__PROBLEM TO SOLVE__:
Put the lines of the rows below into a Markdown table with the columns Index and Text, giving each line a number and omitting blank lines. Begin at the line that contains "elevation (m): 3560" and continue through the last line of the rows.

__DATA FOR PROCESSING__:

▬▬▬▬▬▬

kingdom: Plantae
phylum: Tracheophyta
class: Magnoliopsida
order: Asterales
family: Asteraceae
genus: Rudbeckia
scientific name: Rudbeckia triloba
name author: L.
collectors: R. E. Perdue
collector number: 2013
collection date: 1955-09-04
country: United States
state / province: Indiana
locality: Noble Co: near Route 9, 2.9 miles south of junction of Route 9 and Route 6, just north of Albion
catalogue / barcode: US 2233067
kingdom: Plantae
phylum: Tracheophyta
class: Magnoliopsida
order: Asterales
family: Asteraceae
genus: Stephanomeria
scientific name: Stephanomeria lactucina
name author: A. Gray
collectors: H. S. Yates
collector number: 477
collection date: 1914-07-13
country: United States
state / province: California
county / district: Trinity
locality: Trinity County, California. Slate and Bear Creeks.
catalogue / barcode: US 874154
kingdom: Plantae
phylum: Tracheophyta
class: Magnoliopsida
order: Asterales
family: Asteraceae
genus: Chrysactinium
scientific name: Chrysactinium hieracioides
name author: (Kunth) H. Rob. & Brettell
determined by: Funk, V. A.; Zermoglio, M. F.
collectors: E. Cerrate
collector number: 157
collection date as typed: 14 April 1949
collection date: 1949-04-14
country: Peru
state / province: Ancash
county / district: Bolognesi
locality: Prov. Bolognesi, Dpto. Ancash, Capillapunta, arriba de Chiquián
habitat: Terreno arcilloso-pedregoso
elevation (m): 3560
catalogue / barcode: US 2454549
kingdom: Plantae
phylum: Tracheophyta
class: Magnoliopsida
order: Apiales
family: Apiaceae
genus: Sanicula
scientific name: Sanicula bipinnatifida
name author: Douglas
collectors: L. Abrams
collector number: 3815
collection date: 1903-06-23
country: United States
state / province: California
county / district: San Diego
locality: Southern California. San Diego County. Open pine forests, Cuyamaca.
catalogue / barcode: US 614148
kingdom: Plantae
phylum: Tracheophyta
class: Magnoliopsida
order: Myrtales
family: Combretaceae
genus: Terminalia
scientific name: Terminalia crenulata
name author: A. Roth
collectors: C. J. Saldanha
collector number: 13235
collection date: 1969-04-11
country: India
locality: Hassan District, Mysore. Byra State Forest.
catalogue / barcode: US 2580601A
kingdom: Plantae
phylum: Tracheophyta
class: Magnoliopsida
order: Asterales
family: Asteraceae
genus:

▬▬▬▬▬▬

__RESULT BELOW__:
| Index | Text |
|---|---|
| 1 | elevation (m): 3560 |
| 2 | catalogue / barcode: US 2454549 |
| 3 | kingdom: Plantae |
| 4 | phylum: Tracheophyta |
| 5 | class: Magnoliopsida |
| 6 | order: Apiales |
| 7 | family: Apiaceae |
| 8 | genus: Sanicula |
| 9 | scientific name: Sanicula bipinnatifida |
| 10 | name author: Douglas |
| 11 | collectors: L. Abrams |
| 12 | collector number: 3815 |
| 13 | collection date: 1903-06-23 |
| 14 | country: United States |
| 15 | state / province: California |
| 16 | county / district: San Diego |
| 17 | locality: Southern California. San Diego County. Open pine forests, Cuyamaca. |
| 18 | catalogue / barcode: US 614148 |
| 19 | kingdom: Plantae |
| 20 | phylum: Tracheophyta |
| 21 | class: Magnoliopsida |
| 22 | order: Myrtales |
| 23 | family: Combretaceae |
| 24 | genus: Terminalia |
| 25 | scientific name: Terminalia crenulata |
| 26 | name author: A. Roth |
| 27 | collectors: C. J. Saldanha |
| 28 | collector number: 13235 |
| 29 | collection date: 1969-04-11 |
| 30 | country: India |
| 31 | locality: Hassan District, Mysore. Byra State Forest. |
| 32 | catalogue / barcode: US 2580601A |
| 33 | kingdom: Plantae |
| 34 | phylum: Tracheophyta |
| 35 | class: Magnoliopsida |
| 36 | order: Asterales |
| 37 | family: Asteraceae |
| 38 | genus: |